-- Opening Marker --

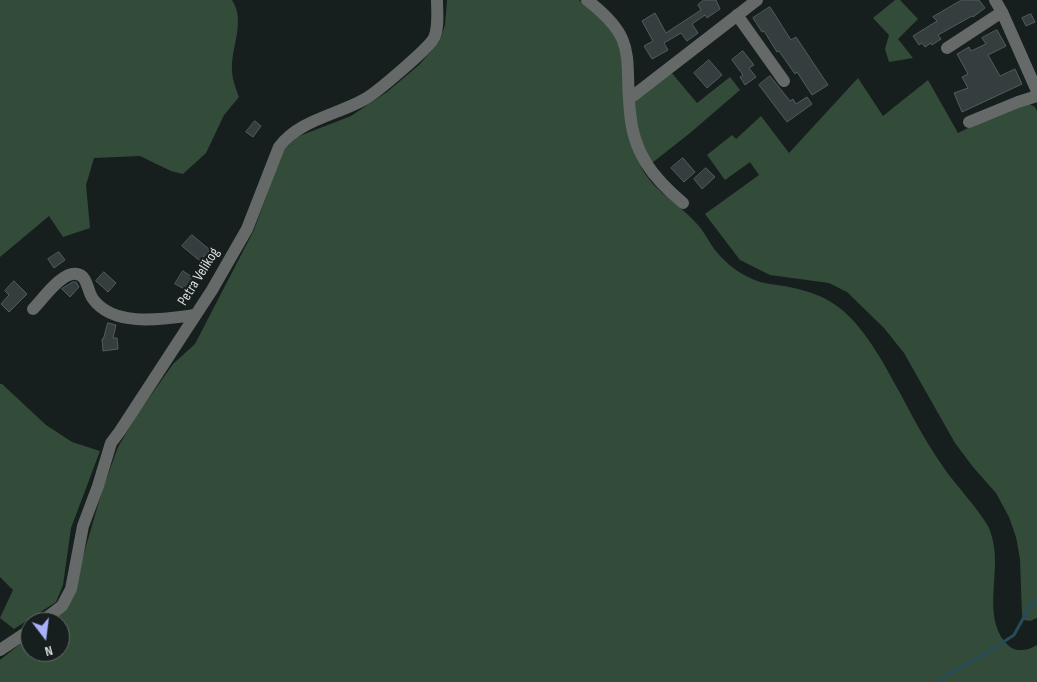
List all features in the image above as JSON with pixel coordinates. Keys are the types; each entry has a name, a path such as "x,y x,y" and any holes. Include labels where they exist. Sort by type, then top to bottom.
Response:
{"street":[{"name":"Petra Velikog","path":"54,612 62,606 71,589 83,526 111,443 195,315 247,229 279,146 287,136 366,98 403,69 434,38 437,0"},
{"path":"587,0 612,22 623,38 629,68 629,99 633,130 651,172 659,182 683,203"},
{"path":"629,99 756,0"},
{"path":"995,0 1037,91"},
{"path":"947,48 1002,12"},
{"path":"738,15 784,80"},
{"path":"969,122 1037,96"},
{"path":"33,309 62,278 71,274 78,274 85,279 94,300 102,308 116,315 157,320 195,315"},
{"path":"0,650 20,637"}],"green space":[{"path":"0,0 232,0 236,8 238,25 232,73 239,97 224,115 206,153 183,174 171,171 140,156 94,158 86,185 90,228 63,237 49,216 0,257"},
{"path":"447,0 579,0 608,26 615,37 621,53 630,136 634,152 646,176 691,218 713,247 735,269 747,277 760,282 799,289 825,299 845,312 863,333 880,357 916,423 946,471 988,526 992,536 995,559 993,599 996,625 1001,636 1012,648 1023,650 1037,645 1037,682 0,682 0,660 20,644 20,662 70,662 70,612 56,612 73,591 102,491 118,447 137,415 173,364 195,344 254,230 282,152 297,137 351,116 387,92 419,65 439,42 445,25"},
{"path":"895,0 900,0 918,19 898,39 913,58 889,62 885,49 889,35 873,18"},
{"path":"671,72 697,103 730,77 740,90 652,163 637,136 635,103 637,98"},
{"path":"858,78 883,116 928,80 958,133 1029,104 1035,107 1037,111 1037,618 1030,621 1024,620 1022,615 1020,559 1016,537 1009,517 996,493 955,443 904,353 884,328 847,292 829,283 770,275 740,260 705,214 759,175 750,162 725,180 707,155 732,135 736,139 761,116 789,153"},
{"path":"0,384 2,384 46,425 72,442 100,451 71,528 63,585 56,602 40,612 20,612 20,625 14,629 0,618 13,590 0,577"}],"building":[{"path":"704,0 716,0 720,9 707,18 705,15 692,24 698,33 687,41 681,33 664,43 668,50 652,59 644,46 653,41 642,21 655,13 666,33 701,10 698,5"},
{"path":"962,0 979,0 985,8 973,17 938,35 941,39 932,45 931,43 925,47 922,43 919,45 913,36 937,21 933,17"},
{"path":"770,7 791,40 796,37 828,85 812,95 797,72 795,74 779,51 777,52 753,18"},
{"path":"1031,14 1035,22 1026,26 1022,18"},
{"path":"997,30 1006,46 988,55 1000,76 1015,69 1022,84 962,112 954,93 968,88 962,77 968,74 957,54 969,47 971,51 986,44 982,38"},
{"path":"743,51 754,65 749,68 756,77 745,85 740,77 743,75 732,60"},
{"path":"709,60 722,75 707,88 694,73"},
{"path":"770,76 790,101 793,99 796,104 807,97 812,104 787,122 759,85"},
{"path":"255,121 261,126 253,137 246,132"},
{"path":"683,158 695,172 684,182 671,168"},
{"path":"706,168 715,177 702,189 694,179"},
{"path":"192,235 210,250 200,261 182,246"},
{"path":"59,252 65,260 54,268 48,259"},
{"path":"183,271 195,279 188,291 175,284"},
{"path":"104,272 116,283 108,292 96,281"},
{"path":"14,281 27,294 9,312 1,304 9,295 5,291"},
{"path":"76,282 79,287 70,297 62,289"},
{"path":"108,323 116,325 113,338 117,338 118,349 103,351 102,339"}],"waterway":[{"path":"936,682 1014,635 1030,606 1037,598"}]}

-- Closing Marker --

From the entries above, output every line exactly and omit any image.

Your response |
List all features in the image above as JSON with pixel coordinates. Keys are the types; each entry has a name, a path such as "x,y x,y" and any holes. Include labels where they exist. Sort by type, then top to bottom.
Response:
{"street":[{"name":"Petra Velikog","path":"54,612 62,606 71,589 83,526 111,443 195,315 247,229 279,146 287,136 366,98 403,69 434,38 437,0"},
{"path":"587,0 612,22 623,38 629,68 629,99 633,130 651,172 659,182 683,203"},
{"path":"629,99 756,0"},
{"path":"995,0 1037,91"},
{"path":"947,48 1002,12"},
{"path":"738,15 784,80"},
{"path":"969,122 1037,96"},
{"path":"33,309 62,278 71,274 78,274 85,279 94,300 102,308 116,315 157,320 195,315"},
{"path":"0,650 20,637"}],"green space":[{"path":"0,0 232,0 236,8 238,25 232,73 239,97 224,115 206,153 183,174 171,171 140,156 94,158 86,185 90,228 63,237 49,216 0,257"},
{"path":"447,0 579,0 608,26 615,37 621,53 630,136 634,152 646,176 691,218 713,247 735,269 747,277 760,282 799,289 825,299 845,312 863,333 880,357 916,423 946,471 988,526 992,536 995,559 993,599 996,625 1001,636 1012,648 1023,650 1037,645 1037,682 0,682 0,660 20,644 20,662 70,662 70,612 56,612 73,591 102,491 118,447 137,415 173,364 195,344 254,230 282,152 297,137 351,116 387,92 419,65 439,42 445,25"},
{"path":"895,0 900,0 918,19 898,39 913,58 889,62 885,49 889,35 873,18"},
{"path":"671,72 697,103 730,77 740,90 652,163 637,136 635,103 637,98"},
{"path":"858,78 883,116 928,80 958,133 1029,104 1035,107 1037,111 1037,618 1030,621 1024,620 1022,615 1020,559 1016,537 1009,517 996,493 955,443 904,353 884,328 847,292 829,283 770,275 740,260 705,214 759,175 750,162 725,180 707,155 732,135 736,139 761,116 789,153"},
{"path":"0,384 2,384 46,425 72,442 100,451 71,528 63,585 56,602 40,612 20,612 20,625 14,629 0,618 13,590 0,577"}],"building":[{"path":"704,0 716,0 720,9 707,18 705,15 692,24 698,33 687,41 681,33 664,43 668,50 652,59 644,46 653,41 642,21 655,13 666,33 701,10 698,5"},
{"path":"962,0 979,0 985,8 973,17 938,35 941,39 932,45 931,43 925,47 922,43 919,45 913,36 937,21 933,17"},
{"path":"770,7 791,40 796,37 828,85 812,95 797,72 795,74 779,51 777,52 753,18"},
{"path":"1031,14 1035,22 1026,26 1022,18"},
{"path":"997,30 1006,46 988,55 1000,76 1015,69 1022,84 962,112 954,93 968,88 962,77 968,74 957,54 969,47 971,51 986,44 982,38"},
{"path":"743,51 754,65 749,68 756,77 745,85 740,77 743,75 732,60"},
{"path":"709,60 722,75 707,88 694,73"},
{"path":"770,76 790,101 793,99 796,104 807,97 812,104 787,122 759,85"},
{"path":"255,121 261,126 253,137 246,132"},
{"path":"683,158 695,172 684,182 671,168"},
{"path":"706,168 715,177 702,189 694,179"},
{"path":"192,235 210,250 200,261 182,246"},
{"path":"59,252 65,260 54,268 48,259"},
{"path":"183,271 195,279 188,291 175,284"},
{"path":"104,272 116,283 108,292 96,281"},
{"path":"14,281 27,294 9,312 1,304 9,295 5,291"},
{"path":"76,282 79,287 70,297 62,289"},
{"path":"108,323 116,325 113,338 117,338 118,349 103,351 102,339"}],"waterway":[{"path":"936,682 1014,635 1030,606 1037,598"}]}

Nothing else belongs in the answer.